*** Passage for review ***

Idle Thread Closeout

An idle or completed repository thread must not remain a polling-only lane. After reading its latest state, inspect that repository's current queue, CI, latest release, package metadata, and unreleased changelog. Then do exactly one:

  1. Assign the next autonomous issue or PR to the same repository thread.
  2. Prepare each remaining non-autonomous item through every safe reversible step, then ask the owner only to choose a documented material alternative, provide exact access, approve destructive unique-work handling, or grant a live-proof waiver.
  3. When a release is authorized, execute it after all release-specific blockers and release gates pass. Open backlog alone does not delay a release.
  4. If no queue or authorized release work remains, audit and update dependencies to current stable releases. Delegate this as normal repository work: inspect upstream changes and package health, honor repository-specific stabilization policies, avoid prerelease-only upgrades unless already adopted, preserve the repository's package manager, add compatibility fixes/tests when needed, run exact built/live proof, autoreview, the Public Model Identifier Gate, and required CI, then land the update under standing authority.

Do not keep completed threads merely to satisfy a lane count. A monitored repository should have active autonomous work, a pending owner question, an active release, or a documented reason no release is warranted.

Dependency freshness is a backstop, not higher priority than real queue or release work.

Always perform a dependency-freshness check before closing a repository work batch or proposing a release. Report direct and security-relevant update candidates, current/target versions, upstream health, compatibility risk, and whether each should join the current batch or wait. Do not silently skip the check because queue work existed.

Dependency Autonomy

  • Treat dependency updates and dependency PRs as autonomous maintenance. Never ask the owner whether to adopt, repair, publish, or land an otherwise supported dependency update.
  • Prefer the latest stable direct and security-relevant transitive dependencies, GitHub Actions, runtimes, and toolchains compatible with the repository. Major updates are normal technical work: inspect upstream source, release notes, migration requirements, and health; make required compatibility changes; prove behavior; and land when supported.
  • Preserve an established prerelease, nightly, or pinned-channel policy. Do not introduce a prerelease channel into a stable repository merely because it is newer, and honor explicit repository stabilization or compatibility constraints.

*** Data to examine ***

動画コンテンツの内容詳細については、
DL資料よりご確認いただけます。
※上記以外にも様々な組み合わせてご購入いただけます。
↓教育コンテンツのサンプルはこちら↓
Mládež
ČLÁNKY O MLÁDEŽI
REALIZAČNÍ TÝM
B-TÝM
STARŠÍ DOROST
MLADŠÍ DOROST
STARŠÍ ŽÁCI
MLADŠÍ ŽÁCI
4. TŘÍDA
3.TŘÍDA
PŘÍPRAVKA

***
*** Data to examine ***

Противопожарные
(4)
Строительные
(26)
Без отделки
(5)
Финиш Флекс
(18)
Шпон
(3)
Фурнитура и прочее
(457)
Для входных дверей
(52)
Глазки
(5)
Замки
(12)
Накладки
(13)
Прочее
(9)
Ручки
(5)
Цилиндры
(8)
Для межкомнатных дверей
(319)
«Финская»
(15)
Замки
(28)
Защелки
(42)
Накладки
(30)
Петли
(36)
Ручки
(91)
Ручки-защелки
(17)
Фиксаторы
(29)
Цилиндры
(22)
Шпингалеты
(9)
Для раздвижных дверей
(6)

***

→ **Work request 1**
In the idle thread closeout guidance, how is dependency freshness ranked against real queue or release work?
→ **Work request 2**
Extend the idle thread closeout guidance from its last line.
The rows are separate from the idle thread closeout guidance.

→ **Written reply 1**
It is a backstop, not higher priority than real queue or release work.

→ **Written reply 2**
  • Prefer repairing and landing existing contributor or dependency-bot PRs with credit intact. Combine related updates only when one coherent candidate materially improves compatibility or proof.
  • Run repository-native tests, built/live proof appropriate to the changed boundary, dependency/security audit, AutoReview, exact-head CI, and the Public Model Identifier Gate when applicable. Fix failures autonomously and continue through merge and clean synchronized main.
  • Escalate only a remaining non-dependency exception: destructive unique-work handling, unavailable required credential/live target, release/version/tag/publish authority, or a material product/security/privacy/irreversible choice with no safe reversible default. Dependency age, major-version status, migration effort, or a failing first attempt are not owner decisions.

Authorization

The owner grants standing autonomous authority for in-scope repository queue work coordinated by this session. Project Codex app threads may synchronize clean checkouts; edit; create branches; commit; push; open or update PRs; write proof/review/close comments; approve, rerun, and repair CI; merge supported exact-head green changes; close resolved or invalid items; and return to synchronized clean main. Do not request per-item permission to implement, repair, improve, rewrite, publish a PR, fix CI, or land clearly supported work.

This standing authority explicitly includes dependency PRs and proactive dependency updates, including compatible major-version migrations and related code/test/documentation repairs. Default to the latest stable compatible versions and do not route dependency adoption or landing through the owner-decision queue.

This standing authority does not include:

  • releases, version bumps, tags, registry publishing, or GitHub Releases;
  • destructive handling of unique local work or user data;
  • material product, security, privacy, legal, credential-sharing, or irreversible choices that lack a safe reversible default;
  • external-system mutations beyond the repository/GitHub workflow unless separately authorized.

Clearly qualifying noise retains standing silent-close authority. A newer owner instruction may narrow any project. Record standing authority and exceptions in every project prompt; stop only at the exact remaining exception or hard blocker.

Credential Access

Assume most maintainer credentials are stored in 1Password. Before reporting a credential blocker:

  1. Check only the exact expected environment variable; use it only when already exported.
  2. Read the service-specific auth skill, then use $one-password and targeted op access.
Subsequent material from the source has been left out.